Australian No.1 Bernard Tomic and former champion Lleyton Hewitt have copped nasty draws on an extraordinary day at Wimbledon.
Tomic could face world No.1 and defending champion Novak Djokovic in the third round, the earliest he could have possibly struck the Serb after being seeded 27th for the championships.
Hewitt – playing for the last time at the All England Club – will face tough Finn Jarko Nieminen in his opener, with victory almost certainly thrusting the 34-year-old wildcard into a second-round showdown with Djokovic.
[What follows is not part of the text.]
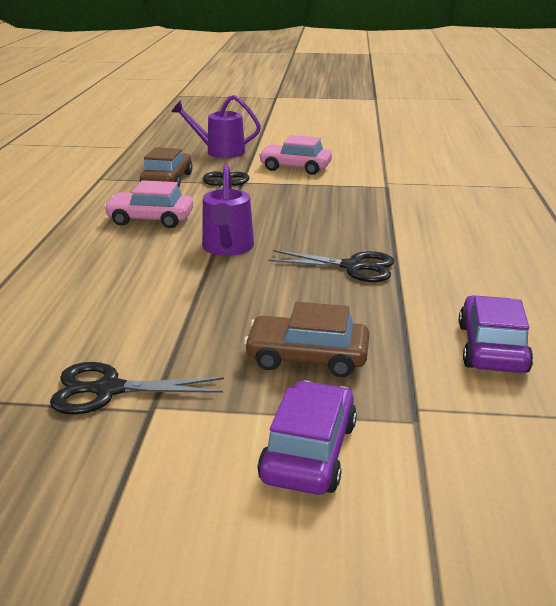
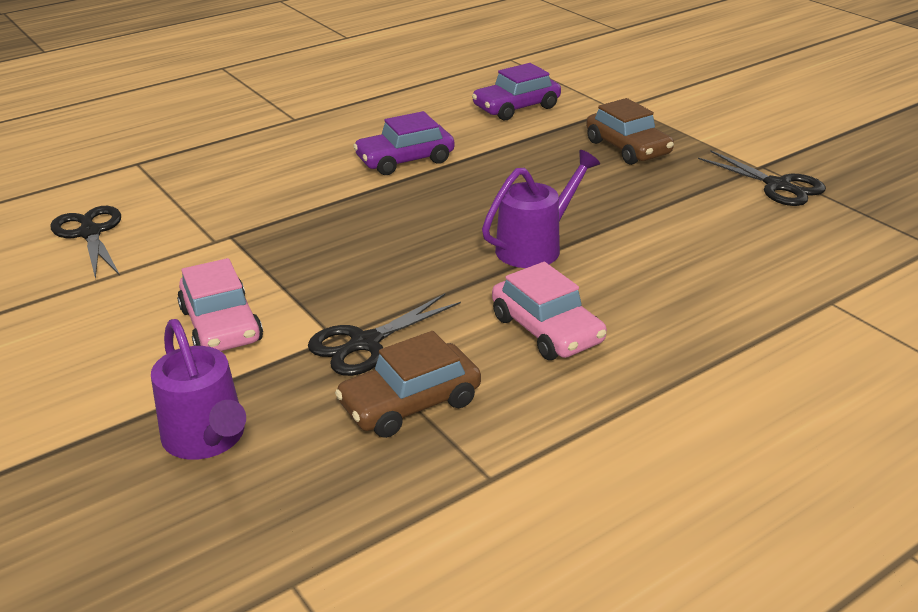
camera: 130 degrees left, 5 degrees up
purple car [257,381,357,495] -> purple car moved to [353,111,455,175]
black scissors [268,250,394,282] -> black scissors moved to [51,206,121,280]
Teenage ace Thanasi Kokkinakis has also landed in the treacherous top pocket of the draw with Hewitt and Tomic, who launches his title quest against Frenchman Jan-Lennard Struff.
Kokkinakis plays Argentina’s 24th seed Leonardo Mayer in his eagerly-awaited debut at the All England Club.
All up, nine of Australia’s 11 men in the singles were drawn in the top half.
Nick Kyrgios, the 26th seed, fared best and has a real shot at emulating his run to the quarter-finals last year.
The 20-year-old will play unseeded Argentine Diego Schwartzman first up, with seventh seed Milos Raonic, the Canadian who took him out last year, Kyrgios’s first projected big danger in the third round.
Tomic’s nightmare draw comes as his father wages war with Tennis Australia’s head of player performance Pat Rafter, who has stopped funding the family because of John Tomic’s “intolerable” behaviour.
John Tomic is livid that TA won’t provide financial support for his 17-year-old daughter Sara, the world No.765 who won her maiden professional tournament last weekend in Egypt.
The feud has led to Bernard making himself unavailable for Australia’s Davis Cup quarter-final against Kazakhstan the week after Wimbledon.
“On which basis can he (Rafter) cut funding in Australia? It is not his private company,” John Tomic said after Rafter hit back in the war of words on the eve of the Wimbledon draw.
“It means money will (be) left in TA budget that he can use for his self and all administration.
“Why he did not cut TA administration (and) their high expenses overseas – hotels, first-class flight tickets, food.
“All of them taking wives and kids on TA expenses. Why he cutting grassroots?
“It means that he is in political situation that he doing how his bosses want. He don’t care for Australian tennis.”